Between a rock and a hard place

From the department of there-is-no-choice-but-to-amputate:
The U.S. economy not only faces the risk of a sharp slowdown from the housing market's contraction but also of an inflationary surge from sharply higher crude-oil prices and the weaker dollar, Federal Reserve Chairman Ben Bernanke said Thursday.

In prepared testimony to the Joint Economic Committee of Congress, Bernanke painted a picture of an economy in a perilous position, even though it has shown remarkable resilience so far this year, with third-quarter gross domestic product rising at a solid 3.9% annual pace.

Bernanke said that he and his colleagues on the policy-setting Federal Open Market Committee expect the economy to slow "noticeably" from the third-quarter growth rate and remain sluggish in the first half of 2008. But Bernanke also suggested that the hawkish members of the Fed might have a point about inflation.

There were downside risks to the subdued growth forecast, and upside risks to the benign inflation outlook, Bernanke said.

The FOMC also believes that overall and core inflation will be "in a range consistent with price stability" in 2008, Bernanke said.

He noted that prices for crude oil and other commodities have risen sharply in recent weeks and that the dollar has weakened in foreign-exchange markets.

"These factors were likely to increase overall inflation in the short run and, should inflation expectations become
unmoored, had the potential to boost inflation in the longer run as well," Bernanke said.

The run-up in crude prices since the FOMC meeting on Oct. 31 has "renewed upward pressure on inflation and may impose further restraint on economic activity," Bernanke said.

Bernanke bluntly said that headline inflation is going to rise in the short term.
The prospect of having to raise interest rates to control inflation is always an important yet unpleasant thing to do.

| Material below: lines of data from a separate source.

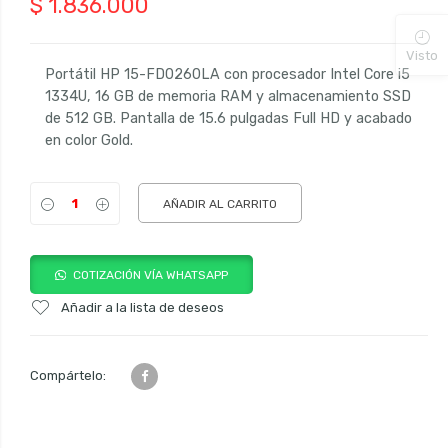
$
1.836.000
Visto
Portátil HP 15-FD0260LA con procesador Intel Core i5
1334U, 16 GB de memoria RAM y almacenamiento SSD
de 512 GB. Pantalla de 15.6 pulgadas Full HD y acabado
en color Gold.
AÑADIR AL CARRITO
COTIZACIÓN VÍA WHATSAPP
Añadir a la lista de deseos
Compártelo:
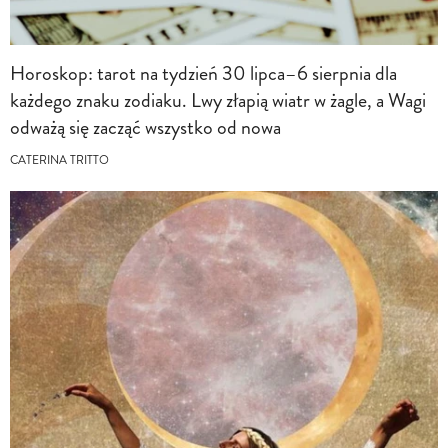
Horoskop: tarot na tydzień 30 lipca–6 sierpnia dla
każdego znaku zodiaku. Lwy złapią wiatr w żagle, a Wagi
odważą się zacząć wszystko od nowa
CATERINA TRITTO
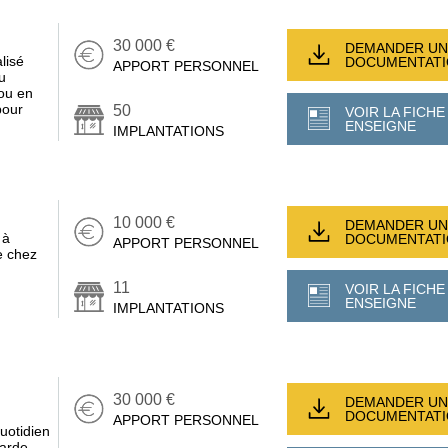
30 000 €
DEMANDER UN
lisé
DOCUMENTAT
APPORT PERSONNEL
u
ou en
pour
50
VOIR LA FICHE
ENSEIGNE
IMPLANTATIONS
10 000 €
DEMANDER UN
 à
DOCUMENTAT
APPORT PERSONNEL
e chez
11
VOIR LA FICHE
ENSEIGNE
IMPLANTATIONS
30 000 €
DEMANDER UN
DOCUMENTAT
APPORT PERSONNEL
uotidien
garde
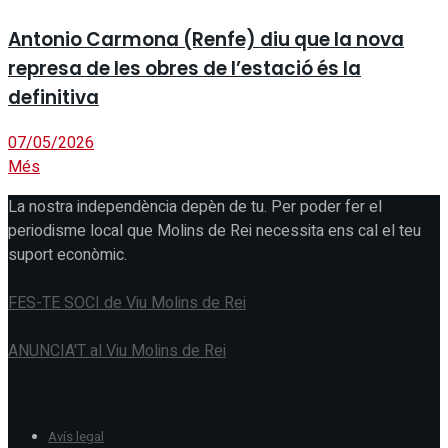
Antonio Carmona (Renfe) diu que la nova
represa de les obres de l’estació és la
definitiva
07/05/2026
Més
La nostra independència depèn de tu. Per poder fer el
periodisme local que Molins de Rei necessita ens cal el teu
suport econòmic.
FES-TE SOCI de Viu Molins de Rei
ANUNCIA'T al Viu Molins de Rei
Avís legal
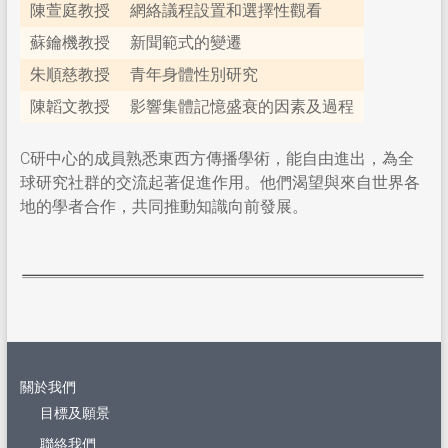
陳萱庭教授
網絡議程設置和選擇性觀看
蘇鑰機教授
新聞範式的變遷
朱順慈教授
青年身體性別研究
陳韜文教授
影響集體記憶盛衰的因素及過程
C研中心的成員熟悉東西方傳播學術，能自由進出，為全
球研究社群的交流起著促進作用。他們渴望與來自世界各
地的學者合作，共同推動知識向前發展。
關於我們
目標及願景
聯絡我們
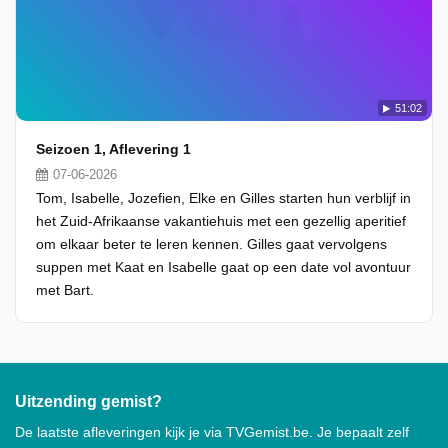
51:02
Seizoen 1, Aflevering 1
07-06-2026
Tom, Isabelle, Jozefien, Elke en Gilles starten hun verblijf in
het Zuid-Afrikaanse vakantiehuis met een gezellig aperitief
om elkaar beter te leren kennen. Gilles gaat vervolgens
suppen met Kaat en Isabelle gaat op een date vol avontuur
met Bart.
Uitzending gemist?
De laatste afleveringen kijk je via TVGemist.be. Je bepaalt zelf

That's why, these days, Central Banks have been made independent from political pressure and influence. Yet the current situation in America is more than just unpleasant, it is downright awful. With the Subprime meltdown tipping America into an almost certain recession, the Federal Reserve has been quick to slash rates to compensate. Yet Bernanke now admits that high inflation and the falling US Dollar are now beginning to worry him.

Essentially, Bernanke has only two choices when it comes to monetary policy - he can either lower interest rates (thus increasing the money supply) or he can raise interest rates (thus restricting the money supply).

If Bernanke (and the rest of the Federal Reserve) choose to lower interest rates they are essentially encouraging the development of inflation. Additionally, a lowering of interest rates will also make the dollar devalue even more. The growth of inflation - an ever upward spiral of prices - confuses the market and makes it harder for the market and for individuals to spend and invest properly. A growth in inflation will inevitably cause a recession - economic history is clear on that point. Moreover, with the US dollar devaluing, the price of goods and services procured from overseas will rise. Since America's economy is geared towards consumption (rather than production) a continual devaluing of the dollar will choke off the nation's ability to consume, thus encouraging a recession.

But what happens if Bernanke (and the rest of the Fed) choose to raise interest rates? This will halt the plunging value of the dollar and dampen inflation - but it will also cause an economic slowdown. Given that the economy is already in bad shape from the subprime meltdown and its knock-on effects, raising interest rates will sicken an already sick patient. The choice to raise rates will deepen the recession already underway.

What a choice. Bernanke can either choose to make the recession worse later (by lowering interest rates) or make the recession worse now (raising interest rates). This was the dilemma facing Paul Volcker in 1980. As chairman of the Federal Reserve he gritted his teeth and declared that inflation was the enemy to be fought, and raised interest rates to 13.5% in 1981. Inflation was killed, but the world endured a deep recession and America's unemployment topped 10%. But, if Volcker had not taken this step, the result would have been even worse over time.

The current economic conditions in the US warrant this sort of courageous action. If Bernanke and the Fed choose to fight inflation they will cause a world recession as serious as the early 1980s, if not more so. Yet if they choose to ignore inflation and lower interest rates, they will do even more damage.